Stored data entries

■ ■ ■

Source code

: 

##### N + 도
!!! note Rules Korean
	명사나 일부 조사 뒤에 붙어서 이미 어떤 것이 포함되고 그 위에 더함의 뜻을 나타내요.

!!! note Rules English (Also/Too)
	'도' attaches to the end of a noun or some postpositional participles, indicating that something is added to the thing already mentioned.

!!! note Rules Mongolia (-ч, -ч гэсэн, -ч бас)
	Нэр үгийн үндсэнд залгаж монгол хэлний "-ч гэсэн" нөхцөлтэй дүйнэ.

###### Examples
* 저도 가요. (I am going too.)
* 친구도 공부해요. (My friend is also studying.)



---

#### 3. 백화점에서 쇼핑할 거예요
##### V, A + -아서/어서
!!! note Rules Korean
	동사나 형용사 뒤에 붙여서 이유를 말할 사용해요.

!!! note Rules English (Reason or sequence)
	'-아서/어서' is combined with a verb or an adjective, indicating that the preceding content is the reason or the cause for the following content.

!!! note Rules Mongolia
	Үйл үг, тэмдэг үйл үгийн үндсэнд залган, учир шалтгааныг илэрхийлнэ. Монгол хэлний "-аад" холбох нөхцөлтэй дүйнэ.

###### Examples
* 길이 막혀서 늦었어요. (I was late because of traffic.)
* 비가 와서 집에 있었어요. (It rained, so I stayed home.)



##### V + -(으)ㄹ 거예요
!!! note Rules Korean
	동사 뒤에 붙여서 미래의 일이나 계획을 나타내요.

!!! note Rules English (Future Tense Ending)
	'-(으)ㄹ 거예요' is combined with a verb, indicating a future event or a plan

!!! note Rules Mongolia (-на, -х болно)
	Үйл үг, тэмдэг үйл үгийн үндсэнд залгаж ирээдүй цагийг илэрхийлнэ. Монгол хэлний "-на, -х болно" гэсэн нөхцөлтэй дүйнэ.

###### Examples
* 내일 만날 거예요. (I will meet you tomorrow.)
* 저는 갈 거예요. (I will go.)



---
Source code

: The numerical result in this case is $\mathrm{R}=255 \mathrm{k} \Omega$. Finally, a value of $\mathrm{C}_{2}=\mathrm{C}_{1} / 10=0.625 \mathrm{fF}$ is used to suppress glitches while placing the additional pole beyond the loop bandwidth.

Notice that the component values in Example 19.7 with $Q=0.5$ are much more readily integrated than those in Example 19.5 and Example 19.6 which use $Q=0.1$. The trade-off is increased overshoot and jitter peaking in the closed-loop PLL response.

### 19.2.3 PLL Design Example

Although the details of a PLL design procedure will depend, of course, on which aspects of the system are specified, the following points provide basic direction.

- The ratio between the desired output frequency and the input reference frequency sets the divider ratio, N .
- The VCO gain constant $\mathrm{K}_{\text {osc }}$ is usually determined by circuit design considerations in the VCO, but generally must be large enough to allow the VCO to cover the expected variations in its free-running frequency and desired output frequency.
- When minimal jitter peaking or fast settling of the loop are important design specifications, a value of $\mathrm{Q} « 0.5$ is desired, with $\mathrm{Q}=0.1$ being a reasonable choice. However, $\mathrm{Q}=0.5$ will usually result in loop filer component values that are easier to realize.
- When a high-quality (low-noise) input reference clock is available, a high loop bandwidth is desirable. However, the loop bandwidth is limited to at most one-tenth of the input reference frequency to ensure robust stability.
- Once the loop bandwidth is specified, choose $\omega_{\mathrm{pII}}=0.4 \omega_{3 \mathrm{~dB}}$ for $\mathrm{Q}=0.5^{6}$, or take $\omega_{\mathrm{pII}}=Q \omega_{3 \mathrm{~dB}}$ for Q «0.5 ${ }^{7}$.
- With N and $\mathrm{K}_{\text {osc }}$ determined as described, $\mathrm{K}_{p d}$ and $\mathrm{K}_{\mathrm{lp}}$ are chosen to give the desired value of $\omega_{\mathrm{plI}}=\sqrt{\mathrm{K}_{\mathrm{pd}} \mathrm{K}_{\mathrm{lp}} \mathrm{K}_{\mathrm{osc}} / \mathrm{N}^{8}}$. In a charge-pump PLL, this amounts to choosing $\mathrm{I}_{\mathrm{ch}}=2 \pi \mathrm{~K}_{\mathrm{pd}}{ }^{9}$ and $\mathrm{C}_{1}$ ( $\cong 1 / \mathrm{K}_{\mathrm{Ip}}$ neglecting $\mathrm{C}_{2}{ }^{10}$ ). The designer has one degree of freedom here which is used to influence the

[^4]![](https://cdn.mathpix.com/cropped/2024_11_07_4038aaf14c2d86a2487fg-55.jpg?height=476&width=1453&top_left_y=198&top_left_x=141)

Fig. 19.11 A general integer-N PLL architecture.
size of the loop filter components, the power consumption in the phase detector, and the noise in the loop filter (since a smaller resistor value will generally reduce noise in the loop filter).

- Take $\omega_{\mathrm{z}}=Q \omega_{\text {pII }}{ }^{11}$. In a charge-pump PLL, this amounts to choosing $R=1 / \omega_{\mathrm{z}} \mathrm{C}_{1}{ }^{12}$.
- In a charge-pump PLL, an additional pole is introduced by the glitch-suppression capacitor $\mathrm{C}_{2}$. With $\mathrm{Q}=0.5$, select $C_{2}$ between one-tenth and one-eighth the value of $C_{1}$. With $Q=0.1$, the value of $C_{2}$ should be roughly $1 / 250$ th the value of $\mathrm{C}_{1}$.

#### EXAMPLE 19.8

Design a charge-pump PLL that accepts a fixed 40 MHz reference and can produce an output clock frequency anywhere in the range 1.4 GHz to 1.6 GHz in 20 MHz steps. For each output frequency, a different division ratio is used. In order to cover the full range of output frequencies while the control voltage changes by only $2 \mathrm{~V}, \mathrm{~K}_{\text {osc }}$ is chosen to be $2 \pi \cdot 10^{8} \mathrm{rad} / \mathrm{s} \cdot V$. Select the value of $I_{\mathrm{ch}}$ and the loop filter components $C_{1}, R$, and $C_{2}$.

■ ■ ■

About this exercise
Your job is to reproduce the data in full, with every line intact.

Reply
Source code

: 

##### N + 도
!!! note Rules Korean
	명사나 일부 조사 뒤에 붙어서 이미 어떤 것이 포함되고 그 위에 더함의 뜻을 나타내요.

!!! note Rules English (Also/Too)
	'도' attaches to the end of a noun or some postpositional participles, indicating that something is added to the thing already mentioned.

!!! note Rules Mongolia (-ч, -ч гэсэн, -ч бас)
	Нэр үгийн үндсэнд залгаж монгол хэлний "-ч гэсэн" нөхцөлтэй дүйнэ.

###### Examples
* 저도 가요. (I am going too.)
* 친구도 공부해요. (My friend is also studying.)



---

#### 3. 백화점에서 쇼핑할 거예요
##### V, A + -아서/어서
!!! note Rules Korean
	동사나 형용사 뒤에 붙여서 이유를 말할 사용해요.

!!! note Rules English (Reason or sequence)
	'-아서/어서' is combined with a verb or an adjective, indicating that the preceding content is the reason or the cause for the following content.

!!! note Rules Mongolia
	Үйл үг, тэмдэг үйл үгийн үндсэнд залган, учир шалтгааныг илэрхийлнэ. Монгол хэлний "-аад" холбох нөхцөлтэй дүйнэ.

###### Examples
* 길이 막혀서 늦었어요. (I was late because of traffic.)
* 비가 와서 집에 있었어요. (It rained, so I stayed home.)



##### V + -(으)ㄹ 거예요
!!! note Rules Korean
	동사 뒤에 붙여서 미래의 일이나 계획을 나타내요.

!!! note Rules English (Future Tense Ending)
	'-(으)ㄹ 거예요' is combined with a verb, indicating a future event or a plan

!!! note Rules Mongolia (-на, -х болно)
	Үйл үг, тэмдэг үйл үгийн үндсэнд залгаж ирээдүй цагийг илэрхийлнэ. Монгол хэлний "-на, -х болно" гэсэн нөхцөлтэй дүйнэ.

###### Examples
* 내일 만날 거예요. (I will meet you tomorrow.)
* 저는 갈 거예요. (I will go.)



---
Source code

: The numerical result in this case is $\mathrm{R}=255 \mathrm{k} \Omega$. Finally, a value of $\mathrm{C}_{2}=\mathrm{C}_{1} / 10=0.625 \mathrm{fF}$ is used to suppress glitches while placing the additional pole beyond the loop bandwidth.

Notice that the component values in Example 19.7 with $Q=0.5$ are much more readily integrated than those in Example 19.5 and Example 19.6 which use $Q=0.1$. The trade-off is increased overshoot and jitter peaking in the closed-loop PLL response.

### 19.2.3 PLL Design Example

Although the details of a PLL design procedure will depend, of course, on which aspects of the system are specified, the following points provide basic direction.

- The ratio between the desired output frequency and the input reference frequency sets the divider ratio, N .
- The VCO gain constant $\mathrm{K}_{\text {osc }}$ is usually determined by circuit design considerations in the VCO, but generally must be large enough to allow the VCO to cover the expected variations in its free-running frequency and desired output frequency.
- When minimal jitter peaking or fast settling of the loop are important design specifications, a value of $\mathrm{Q} « 0.5$ is desired, with $\mathrm{Q}=0.1$ being a reasonable choice. However, $\mathrm{Q}=0.5$ will usually result in loop filer component values that are easier to realize.
- When a high-quality (low-noise) input reference clock is available, a high loop bandwidth is desirable. However, the loop bandwidth is limited to at most one-tenth of the input reference frequency to ensure robust stability.
- Once the loop bandwidth is specified, choose $\omega_{\mathrm{pII}}=0.4 \omega_{3 \mathrm{~dB}}$ for $\mathrm{Q}=0.5^{6}$, or take $\omega_{\mathrm{pII}}=Q \omega_{3 \mathrm{~dB}}$ for Q «0.5 ${ }^{7}$.
- With N and $\mathrm{K}_{\text {osc }}$ determined as described, $\mathrm{K}_{p d}$ and $\mathrm{K}_{\mathrm{lp}}$ are chosen to give the desired value of $\omega_{\mathrm{plI}}=\sqrt{\mathrm{K}_{\mathrm{pd}} \mathrm{K}_{\mathrm{lp}} \mathrm{K}_{\mathrm{osc}} / \mathrm{N}^{8}}$. In a charge-pump PLL, this amounts to choosing $\mathrm{I}_{\mathrm{ch}}=2 \pi \mathrm{~K}_{\mathrm{pd}}{ }^{9}$ and $\mathrm{C}_{1}$ ( $\cong 1 / \mathrm{K}_{\mathrm{Ip}}$ neglecting $\mathrm{C}_{2}{ }^{10}$ ). The designer has one degree of freedom here which is used to influence the

[^4]![](https://cdn.mathpix.com/cropped/2024_11_07_4038aaf14c2d86a2487fg-55.jpg?height=476&width=1453&top_left_y=198&top_left_x=141)

Fig. 19.11 A general integer-N PLL architecture.
size of the loop filter components, the power consumption in the phase detector, and the noise in the loop filter (since a smaller resistor value will generally reduce noise in the loop filter).

- Take $\omega_{\mathrm{z}}=Q \omega_{\text {pII }}{ }^{11}$. In a charge-pump PLL, this amounts to choosing $R=1 / \omega_{\mathrm{z}} \mathrm{C}_{1}{ }^{12}$.
- In a charge-pump PLL, an additional pole is introduced by the glitch-suppression capacitor $\mathrm{C}_{2}$. With $\mathrm{Q}=0.5$, select $C_{2}$ between one-tenth and one-eighth the value of $C_{1}$. With $Q=0.1$, the value of $C_{2}$ should be roughly $1 / 250$ th the value of $\mathrm{C}_{1}$.

#### EXAMPLE 19.8

Design a charge-pump PLL that accepts a fixed 40 MHz reference and can produce an output clock frequency anywhere in the range 1.4 GHz to 1.6 GHz in 20 MHz steps. For each output frequency, a different division ratio is used. In order to cover the full range of output frequencies while the control voltage changes by only $2 \mathrm{~V}, \mathrm{~K}_{\text {osc }}$ is chosen to be $2 \pi \cdot 10^{8} \mathrm{rad} / \mathrm{s} \cdot V$. Select the value of $I_{\mathrm{ch}}$ and the loop filter components $C_{1}, R$, and $C_{2}$.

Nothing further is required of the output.